By analyzing existing cross correlation between Goodyear Tire Rubber and Workhorse Group, you can compare the effects of market volatilities on Goodyear Tire and Workhorse and check how they will diversify away market risk if combined in the same portfolio for a given time horizon. You can also utilize pair trading strategies of matching a long position in Goodyear Tire with a short position of Workhorse. Check out your portfolio center. Please also check ongoing floating volatility patterns of Goodyear Tire and Workhorse.
Diversification Opportunities for Goodyear Tire and Workhorse
0.64 | Correlation Coefficient |
Poor diversification
The 3 months correlation between Goodyear and Workhorse is 0.64. Overlapping area represents the amount of risk that can be diversified away by holding Goodyear Tire Rubber and Workhorse Group in the same portfolio, assuming nothing else is changed. The correlation between historical prices or returns on Workhorse Group and Goodyear Tire is a relative statistical measure of the degree to which these equity instruments tend to move together. The correlation coefficient measures the extent to which returns on Goodyear Tire Rubber are associated (or correlated) with Workhorse. Values of the correlation coefficient range from -1 to +1, where. The correlation of zero (0) is possible when the price movement of Workhorse Group has no effect on the direction of Goodyear Tire i.e., Goodyear Tire and Workhorse go up and down completely randomly.
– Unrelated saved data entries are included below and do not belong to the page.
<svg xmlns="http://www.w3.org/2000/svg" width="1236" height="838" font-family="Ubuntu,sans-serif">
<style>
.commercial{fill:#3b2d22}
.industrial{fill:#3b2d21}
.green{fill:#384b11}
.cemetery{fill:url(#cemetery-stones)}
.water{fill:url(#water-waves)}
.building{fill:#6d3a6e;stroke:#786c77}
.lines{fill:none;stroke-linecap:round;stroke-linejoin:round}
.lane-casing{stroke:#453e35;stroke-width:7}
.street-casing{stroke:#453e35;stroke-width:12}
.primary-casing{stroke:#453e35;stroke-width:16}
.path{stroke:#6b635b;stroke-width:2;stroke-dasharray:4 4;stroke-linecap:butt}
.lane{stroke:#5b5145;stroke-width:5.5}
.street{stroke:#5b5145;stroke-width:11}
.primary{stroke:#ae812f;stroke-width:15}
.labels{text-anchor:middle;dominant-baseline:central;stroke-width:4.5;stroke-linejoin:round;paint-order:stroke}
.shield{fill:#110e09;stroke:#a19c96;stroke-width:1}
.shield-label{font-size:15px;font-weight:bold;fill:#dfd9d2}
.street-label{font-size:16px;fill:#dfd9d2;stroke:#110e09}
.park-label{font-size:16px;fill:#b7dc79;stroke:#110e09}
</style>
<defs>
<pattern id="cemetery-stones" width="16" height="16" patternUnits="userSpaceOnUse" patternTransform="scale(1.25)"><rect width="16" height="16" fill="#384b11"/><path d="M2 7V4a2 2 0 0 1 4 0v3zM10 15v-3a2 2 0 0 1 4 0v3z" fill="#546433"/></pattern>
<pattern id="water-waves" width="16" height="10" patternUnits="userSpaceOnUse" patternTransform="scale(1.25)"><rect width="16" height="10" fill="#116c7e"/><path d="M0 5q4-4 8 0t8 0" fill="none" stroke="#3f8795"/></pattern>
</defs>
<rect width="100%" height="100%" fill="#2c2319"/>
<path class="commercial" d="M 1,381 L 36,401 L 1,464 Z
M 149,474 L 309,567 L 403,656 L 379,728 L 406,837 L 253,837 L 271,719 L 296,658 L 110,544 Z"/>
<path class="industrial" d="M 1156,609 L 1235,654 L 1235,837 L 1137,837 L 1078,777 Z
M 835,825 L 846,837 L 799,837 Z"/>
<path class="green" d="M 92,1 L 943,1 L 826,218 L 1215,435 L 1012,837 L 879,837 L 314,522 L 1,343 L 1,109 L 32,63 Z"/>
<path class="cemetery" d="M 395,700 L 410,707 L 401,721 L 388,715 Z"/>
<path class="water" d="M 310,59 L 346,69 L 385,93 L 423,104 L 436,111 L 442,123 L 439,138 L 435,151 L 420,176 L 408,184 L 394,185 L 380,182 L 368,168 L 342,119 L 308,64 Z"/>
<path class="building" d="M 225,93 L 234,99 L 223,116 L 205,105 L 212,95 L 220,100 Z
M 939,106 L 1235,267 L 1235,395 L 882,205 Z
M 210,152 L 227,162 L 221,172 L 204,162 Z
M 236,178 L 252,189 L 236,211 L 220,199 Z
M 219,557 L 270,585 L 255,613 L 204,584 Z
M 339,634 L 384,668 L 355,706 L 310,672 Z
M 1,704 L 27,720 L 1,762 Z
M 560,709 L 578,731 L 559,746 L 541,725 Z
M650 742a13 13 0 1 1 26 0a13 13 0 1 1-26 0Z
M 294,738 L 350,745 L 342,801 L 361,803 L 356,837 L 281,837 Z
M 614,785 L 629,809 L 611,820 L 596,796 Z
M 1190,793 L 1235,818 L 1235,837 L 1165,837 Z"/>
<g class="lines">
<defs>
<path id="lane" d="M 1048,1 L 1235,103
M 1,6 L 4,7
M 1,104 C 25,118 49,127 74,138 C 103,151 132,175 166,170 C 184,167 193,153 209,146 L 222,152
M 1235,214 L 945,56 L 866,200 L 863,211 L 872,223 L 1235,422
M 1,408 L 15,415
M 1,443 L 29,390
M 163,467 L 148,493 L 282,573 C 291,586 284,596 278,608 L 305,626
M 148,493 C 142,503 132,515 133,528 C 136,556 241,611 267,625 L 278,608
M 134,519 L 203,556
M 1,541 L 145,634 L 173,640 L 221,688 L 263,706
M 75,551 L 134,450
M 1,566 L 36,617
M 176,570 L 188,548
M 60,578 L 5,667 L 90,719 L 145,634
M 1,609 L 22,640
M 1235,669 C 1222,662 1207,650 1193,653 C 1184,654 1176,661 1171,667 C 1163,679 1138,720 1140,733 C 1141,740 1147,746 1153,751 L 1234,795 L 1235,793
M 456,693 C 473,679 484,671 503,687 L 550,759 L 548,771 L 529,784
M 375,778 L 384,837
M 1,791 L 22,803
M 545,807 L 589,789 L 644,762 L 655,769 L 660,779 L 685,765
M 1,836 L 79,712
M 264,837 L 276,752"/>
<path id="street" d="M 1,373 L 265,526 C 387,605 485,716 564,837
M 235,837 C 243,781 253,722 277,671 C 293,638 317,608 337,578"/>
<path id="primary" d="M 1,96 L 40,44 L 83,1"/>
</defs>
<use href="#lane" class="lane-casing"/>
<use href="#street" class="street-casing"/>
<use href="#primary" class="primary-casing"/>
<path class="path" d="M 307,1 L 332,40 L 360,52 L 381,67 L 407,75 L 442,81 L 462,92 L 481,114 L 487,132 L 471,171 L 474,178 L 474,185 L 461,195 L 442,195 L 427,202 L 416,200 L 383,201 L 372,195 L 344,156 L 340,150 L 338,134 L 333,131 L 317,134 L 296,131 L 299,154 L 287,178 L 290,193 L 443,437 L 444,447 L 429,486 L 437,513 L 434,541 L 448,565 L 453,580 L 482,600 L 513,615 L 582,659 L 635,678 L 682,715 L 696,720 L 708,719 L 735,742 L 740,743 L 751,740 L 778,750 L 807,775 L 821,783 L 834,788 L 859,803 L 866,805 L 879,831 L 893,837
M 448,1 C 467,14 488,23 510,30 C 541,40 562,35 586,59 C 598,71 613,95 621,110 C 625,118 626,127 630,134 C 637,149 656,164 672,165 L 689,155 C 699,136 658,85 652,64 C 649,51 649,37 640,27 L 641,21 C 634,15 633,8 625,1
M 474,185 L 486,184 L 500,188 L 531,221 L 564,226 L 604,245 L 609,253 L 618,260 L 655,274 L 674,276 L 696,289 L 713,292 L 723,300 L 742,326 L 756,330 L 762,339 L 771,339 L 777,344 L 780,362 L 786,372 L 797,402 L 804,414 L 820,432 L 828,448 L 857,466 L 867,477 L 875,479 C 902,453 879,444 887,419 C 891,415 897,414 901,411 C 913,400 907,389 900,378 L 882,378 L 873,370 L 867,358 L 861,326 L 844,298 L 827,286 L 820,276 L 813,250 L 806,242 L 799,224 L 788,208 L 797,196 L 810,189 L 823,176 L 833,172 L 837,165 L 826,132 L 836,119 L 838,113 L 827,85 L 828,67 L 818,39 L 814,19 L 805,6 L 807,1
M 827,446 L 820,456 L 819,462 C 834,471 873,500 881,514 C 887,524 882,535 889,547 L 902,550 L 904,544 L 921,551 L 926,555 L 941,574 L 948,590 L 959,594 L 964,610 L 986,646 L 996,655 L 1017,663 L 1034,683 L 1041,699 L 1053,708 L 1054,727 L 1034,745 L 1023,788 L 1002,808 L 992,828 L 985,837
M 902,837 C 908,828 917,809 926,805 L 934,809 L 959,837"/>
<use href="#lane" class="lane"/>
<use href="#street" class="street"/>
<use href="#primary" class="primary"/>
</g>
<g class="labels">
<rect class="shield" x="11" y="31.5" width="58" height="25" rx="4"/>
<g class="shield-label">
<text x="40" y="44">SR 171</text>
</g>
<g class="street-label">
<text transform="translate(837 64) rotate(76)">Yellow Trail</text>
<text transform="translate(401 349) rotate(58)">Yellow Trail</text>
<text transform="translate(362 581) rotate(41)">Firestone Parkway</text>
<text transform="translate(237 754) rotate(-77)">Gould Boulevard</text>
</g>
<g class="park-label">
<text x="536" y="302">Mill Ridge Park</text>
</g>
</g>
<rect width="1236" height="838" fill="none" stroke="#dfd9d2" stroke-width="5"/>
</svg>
Pair Corralation between Goodyear Tire and Workhorse
Allowing for the 90-day total investment horizon Goodyear Tire Rubber is expected to under-perform the Workhorse. But the stock apears to be less risky and, when comparing its historical volatility, Goodyear Tire Rubber is 2.62 times less risky than Workhorse. The stock trades about -0.04 of its potential returns per unit of risk. The Workhorse Group is currently generating about -0.01 of returns per unit of risk over similar time horizon. If you would invest 136.00 in Workhorse Group on September 30, 2024 and sell it today you would lose (57.00) from holding Workhorse Group or give up 41.91% of portfolio value over 90 days.
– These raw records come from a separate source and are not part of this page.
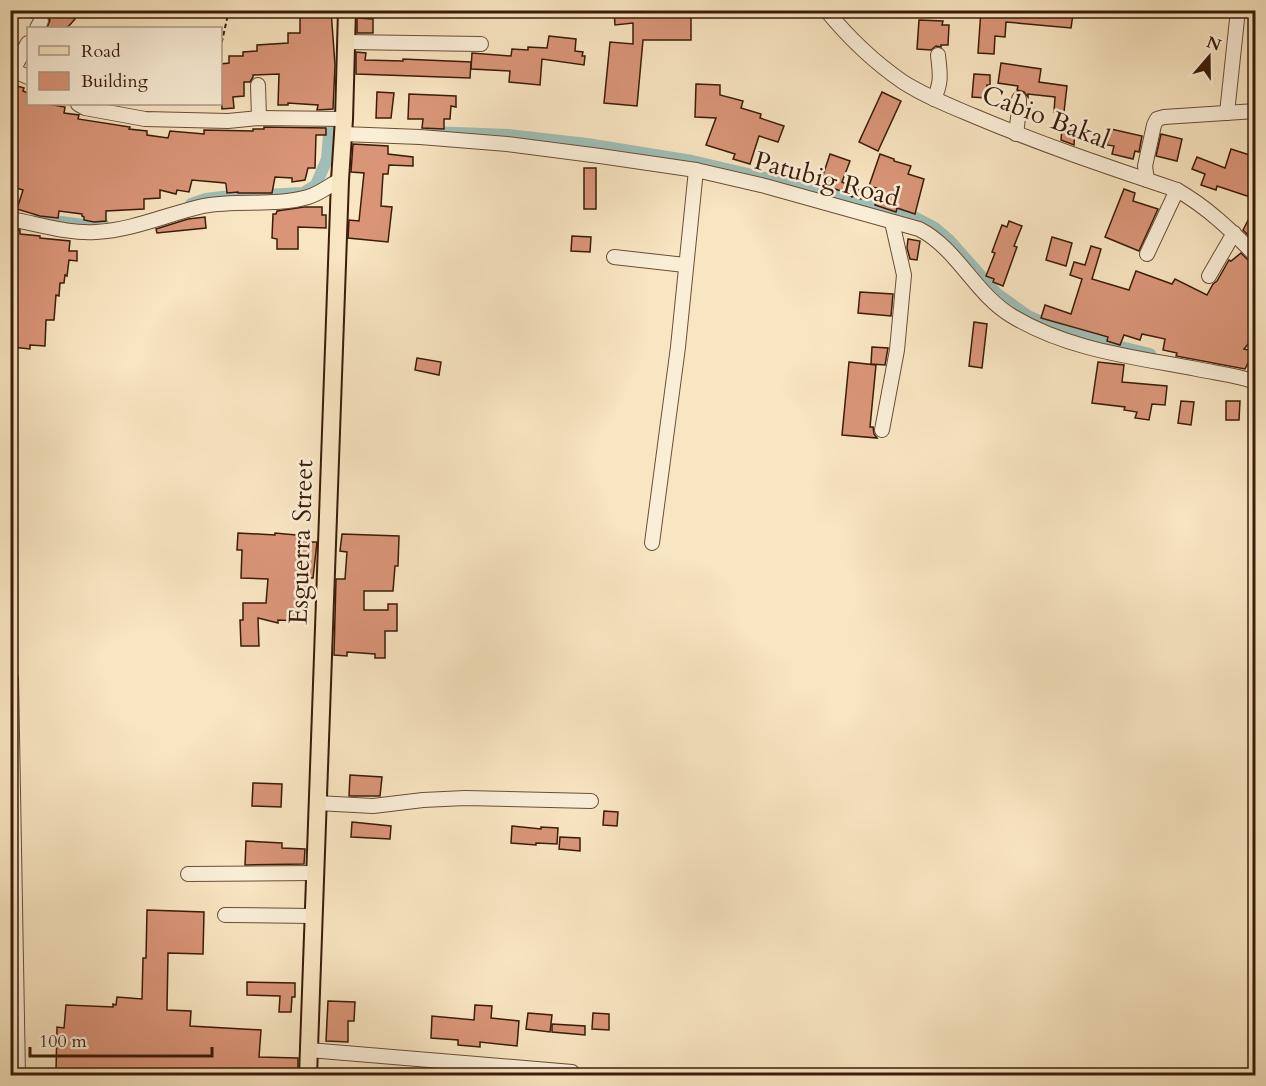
<svg xmlns="http://www.w3.org/2000/svg" width="1266" height="1086" font-family="Cardo,serif">
<style>
.lines{fill:none;stroke-linecap:round;stroke-linejoin:round}
.canal{stroke:#9ebeb7;stroke-width:12}
.building{fill:#da9579;stroke:#3a1c08;stroke-width:1.5}
.minor-casing{stroke:#6a4e36;stroke-width:16}
.major-casing{stroke:#3a1c08;stroke-width:20}
.path{stroke:#3a1c08;stroke-width:2;stroke-dasharray:4.5 3;stroke-linecap:butt}
.minor{stroke:#faeed7;stroke-width:14}
.major{stroke:#f8e5c1;stroke-width:16}
.labels{text-anchor:middle;dominant-baseline:central;stroke-width:5;stroke-linejoin:round;paint-order:stroke}
.street-label{font-size:26px;fill:#3a1c08;stroke:#faeed7}
</style>
<rect width="100%" height="100%" fill="#f8e5c1"/>
<filter id="stains"><feTurbulence type="fractalNoise" baseFrequency=".00333" numOctaves="4"/><feColorMatrix values="0 0 0 0 .2 0 0 0 0 .09 0 0 0 0 .02 0 0 0 .5 -.17"/></filter>
<radialGradient id="worn" r=".72"><stop offset=".6" stop-color="#630" stop-opacity="0"/><stop offset="1" stop-color="#630" stop-opacity=".3"/></radialGradient>
<g class="lines">
<g class="canal">
<path d="M431,132L508,135L587,144L692,161L807,188L916,218L935,228L949,240L997,294L1028,316L1062,331L1100,342L1150,354"/>
<path d="M191,204L206,199L222,197L303,193L316,185L327,159L329,134L334,129"/>
<path d="M38,219L91,226L104,225"/>
</g>
</g>
<g class="building">
<path d="M37,10H73L70,15L75,19L67,28H47L50,20L46,14L40,12L36,14L32,18L31,17Z"/>
<path d="M300,10H331L335,65L333,109L317,110L318,105L288,103V105H278L279,74L253,75V77L250,82H244V96L233,97L234,108L222,109L220,64L229,63V56H243V52L257,51V45L288,43V33H300Z"/>
<path d="M614,10H627V15H691V40H643L637,106L604,103L610,42L633,44V23L615,25Z"/>
<path d="M981,10H1036L1073,14L1071,28L1006,22L1005,37L995,36L994,54L978,53Z"/>
<path d="M357,18L373,19V33H357Z"/>
<path d="M919,20L943,21L942,25H949L948,45H941V47L936,46L931,50L917,49Z"/>
<path d="M549,36L576,39L575,51L583,52L582,56H585L584,65L542,59L540,85L509,82L510,71L471,69L472,53L511,56L512,49L528,50V47L547,48Z"/>
<path d="M356,52L366,53L365,60L403,61V59L471,62L470,78L356,74Z"/>
<path d="M1001,63L1041,69L1039,82L1067,86L1064,112H1054L1055,97L1028,94V97L1024,92L1017,90L1018,86L998,83Z"/>
<path d="M974,74L990,75V85H987L986,98L972,97Z"/>
<path d="M10,84L24,88L23,91L28,93V104H48L65,107L64,113L79,115L78,119L130,127L129,129L147,131V135L168,138L170,131L204,134V130L253,131V129H264V127L326,128V135H316L315,168H308L305,180L292,182V178L275,177L272,193H238V192L227,193L226,184L225,183L192,180L189,192L177,190L176,194L160,190V198L144,199V209L106,211V221L94,222L84,220V217L82,216V214L59,211L58,218L40,216L17,209L23,190L10,186Z"/>
<path d="M696,84L720,85V95L743,101L741,108L761,114L760,118L784,126L778,142L759,136L750,164L733,159L735,154L706,145L716,118L695,117Z"/>
<path d="M377,92L394,93L391,118H376Z"/>
<path d="M882,92L901,101L878,151L859,142Z"/>
<path d="M409,94L456,96V107L451,106L450,119H444V129L422,128L423,119H408Z"/>
<path d="M1062,128L1075,129L1074,145L1061,140Z"/>
<path d="M1111,129L1142,136L1139,152L1135,151L1133,159L1112,154L1114,146L1107,145Z"/>
<path d="M1161,134L1182,139L1177,161L1156,156Z"/>
<path d="M353,144L388,146V154L413,157V166L389,165L388,174H383L381,206L392,207L388,242L348,238L349,220L359,221L364,173L351,172Z"/>
<path d="M1231,149L1256,157V199L1217,186L1216,190L1201,185L1205,174L1192,169L1197,157L1225,168Z"/>
<path d="M830,154L850,161L842,182L863,192L861,199L853,196L852,197L844,192L820,184Z"/>
<path d="M880,154L894,159V161L911,166L908,174L924,179L915,214L897,208L896,212L875,205L880,189L869,186Z"/>
<rect x="584" y="168" width="12" height="41"/>
<path d="M1124,189L1135,193L1133,201L1158,209L1139,251L1105,237Z"/>
<path d="M1256,205V243L1243,230Z"/>
<path d="M304,207H322V215H326V228L298,227V249H277V239L272,238L273,214H276L277,211Z"/>
<path d="M205,217L206,228L157,233L156,229L188,219Z"/>
<path d="M1009,221L1022,226L1014,246L1017,247L1003,286L993,282L994,279L986,276L995,253L992,252L1002,225L1007,227Z"/>
<path d="M10,229L20,230V234L40,236V238L70,241L69,251H77V261L69,260L67,276L65,275L64,283H60L59,296L56,295L54,320H46L45,346L30,345V349L12,347L15,301H10Z"/>
<path d="M572,236L591,237L590,252L571,251Z"/>
<path d="M1052,237L1072,243L1066,266L1046,260Z"/>
<path d="M908,239L920,241L917,260L910,259L907,248Z"/>
<path d="M1091,246L1101,249L1092,279L1129,290L1136,271L1172,284L1175,279L1207,295L1213,284L1217,281L1229,260L1231,261L1241,253L1250,262L1256,265V334L1244,349L1256,352V365L1248,363L1245,369L1176,356L1177,353L1163,350L1165,339L1142,334L1140,340L1124,335L1120,345L1107,341L1108,337L1041,318L1045,305L1071,314L1082,279L1070,275L1074,262L1085,265Z"/>
<path d="M860,292L893,294L891,316L858,313Z"/>
<path d="M974,322L987,324L982,368L969,366Z"/>
<path d="M872,347L888,348L885,365L871,364Z"/>
<path d="M417,358L441,362L439,375L415,370Z"/>
<path d="M849,362L876,365L870,427H873L874,434L877,438L842,435Z"/>
<path d="M1098,362L1124,365L1122,382L1167,386L1165,405L1152,404L1149,420L1135,418L1137,412L1124,410L1125,407L1092,403Z"/>
<path d="M1181,401L1194,402L1191,425L1178,423Z"/>
<path d="M1226,401H1240L1239,420H1226Z"/>
<path d="M238,533L275,535V533L307,536V542H317L313,578H310L308,605L299,604L298,621L278,620V623L258,618L259,646H241L240,620H243V603H266L268,579L241,578L242,550H237Z"/>
<path d="M342,534L399,536L398,566H395L393,591H364V610H388V604H397V631H385V658H375V654L347,652V656L334,655L336,579H345L347,552L340,551Z"/>
<path d="M350,775L382,777L380,796H349Z"/>
<path d="M253,783L282,784L281,807L252,806Z"/>
<path d="M604,811L618,812L617,826L603,825Z"/>
<path d="M352,822L391,826L390,839L351,837Z"/>
<path d="M512,826L541,829V827L558,828L557,844L536,843V845L511,843Z"/>
<path d="M560,837L580,838V851L559,849Z"/>
<path d="M246,841L282,843V848L305,849L304,864L245,865Z"/>
<path d="M147,910L204,912L203,954L168,953L167,1010L191,1011L190,1026L261,1030L259,1057L298,1058V1076H119L56,1071L57,1027L64,1028L66,1005L113,1007V1004L116,1005L117,997L142,999L143,958H146Z"/>
<path d="M247,982L295,983V997H292L291,1012H279L280,996L247,995Z"/>
<path d="M328,1001L355,1002L354,1021H348V1042L326,1041Z"/>
<path d="M475,1005L492,1006L491,1018L519,1021L517,1046L480,1042V1047L458,1045V1040L431,1038L432,1016L474,1020Z"/>
<path d="M528,1013L552,1015L550,1032L526,1029Z"/>
<path d="M593,1013L609,1014V1030L592,1029Z"/>
<path d="M552,1024L585,1026V1035L552,1032Z"/>
</g>
<g class="lines">
<g class="minor-casing">
<g id="minor">
<path d="M826,10C848,37 874,62 903,82C925,96 950,106 974,116C1040,144 1108,167 1177,190C1207,207 1232,231 1256,256"/>
<path d="M37,28L41,21"/>
<path d="M346,42L481,44"/>
<path d="M10,69L28,77"/>
<path d="M13,70L28,43"/>
<path d="M258,85L259,118"/>
<path d="M934,99C942,81 940,74 938,55"/>
<path d="M78,104L85,108L145,119L228,121L259,118L344,119"/>
<path d="M1227,113L1238,10"/>
<path d="M343,134L420,137L507,144L600,156L696,170L765,186L919,229C957,248 975,294 1012,316C1068,350 1134,357 1197,369C1216,373 1237,375 1256,382"/>
<path d="M1016,134L1019,110V99"/>
<path d="M1147,180L1145,166L1154,125L1157,119L1164,117L1256,111"/>
<path d="M10,219C39,224 68,234 96,232C133,230 168,214 203,206C238,199 274,207 308,197C319,194 330,185 340,180"/>
<path d="M1147,254L1177,190"/>
<path d="M614,257L685,265"/>
<path d="M1209,276L1234,233"/>
<path d="M882,430L897,350L904,275L892,222"/>
<path d="M652,543L678,347L696,170"/>
<path d="M11,678L18,1076"/>
<path d="M317,803L373,806L423,800L465,798L591,801"/>
<path d="M188,874L315,873"/>
<path d="M225,915L313,916"/>
<path d="M309,1050L572,1072"/>
</g>
</g>
<g class="major-casing">
<path id="major" d="M308,1076L340,180L344,119L347,10"/>
</g>
<path class="path" d="M220,50L229,10"/>
<use href="#minor" class="minor"/>
<use href="#major" class="major"/>
</g>
<g class="labels">
<g class="street-label">
<text transform="translate(1046 117) rotate(21)">Cabio Bakal</text>
<text transform="translate(827 179) rotate(15)">Patubig Road</text>
<text transform="translate(301 542) rotate(-88)">Esguerra Street</text>
</g>
</g>
<rect width="1266" height="1086" fill="none" stroke="#f8e5c1" stroke-width="36"/>
<rect x="12" y="12" width="1242" height="1062" fill="none" stroke="#3a1c08" stroke-width="3"/>
<rect x="18" y="18" width="1230" height="1050" fill="none" stroke="#3a1c08" stroke-width="1.5"/>
<rect x="27" y="27" width="195" height="78" fill="#faeed7" stroke="#ad9a84" stroke-width="1.5"/>
<rect x="39" y="46" width="30" height="9" fill="#f8e5c1" stroke="#ad9a84" stroke-width="1.5"/>
<text x="81" y="57" font-size="18" fill="#3a1c08">Road</text>
<rect x="39" y="72" width="30" height="18" fill="#da9579" stroke="#ad9a84" stroke-width="1.5"/>
<text x="81" y="87" font-size="18" fill="#3a1c08">Building</text>
<g transform="translate(1209 57) rotate(20)" stroke="#faeed7" stroke-width="4.5" paint-order="stroke">
<path d="M0-4.5L10 22L0 15L-10 22Z" fill="#3a1c08"/>
<text y="-9" font-size="16" font-weight="bold" text-anchor="middle" fill="#3a1c08">N</text>
</g>
<path d="M30 1047v9h182v-9" fill="none" stroke="#3a1c08" stroke-width="3"/>
<text x="39" y="1047" font-size="18" fill="#3a1c08" stroke="#faeed7" stroke-width="4.5" paint-order="stroke">100 m</text>
<rect width="100%" height="100%" filter="url(#stains)"/>
<rect width="100%" height="100%" fill="url(#worn)"/>
</svg>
Time Period | 3 Months [change] |
Direction | Moves Together |
Strength | Significant |
Accuracy | 100.0% |
Values | Daily Returns |
Goodyear Tire Rubber vs. Workhorse Group
Performance |
Timeline |
Goodyear Tire Rubber |
Workhorse Group |
Goodyear Tire and Workhorse Volatility Contrast
Predicted Return Density |
Returns |
Pair Trading with Goodyear Tire and Workhorse
The main advantage of trading using opposite Goodyear Tire and Workhorse positions is that it hedges away some unsystematic risk. Because of two separate transactions, even if Goodyear Tire position performs unexpectedly, Workhorse can make up some of the losses. Pair trading also minimizes risk from directional movements in the market. For example, if an entire industry or sector drops because of unexpected headlines, the short position in Workhorse will offset losses from the drop in Workhorse's long position.Goodyear Tire vs. Ford Motor | Goodyear Tire vs. General Motors | Goodyear Tire vs. Li Auto | Goodyear Tire vs. Quantumscape Corp |
Workhorse vs. Ford Motor | Workhorse vs. General Motors | Workhorse vs. Goodyear Tire Rubber | Workhorse vs. Li Auto |
Check out your portfolio center.Note that this page's information should be used as a complementary analysis to find the right mix of equity instruments to add to your existing portfolios or create a brand new portfolio. You can also try the Options Analysis module to analyze and evaluate options and option chains as a potential hedge for your portfolios.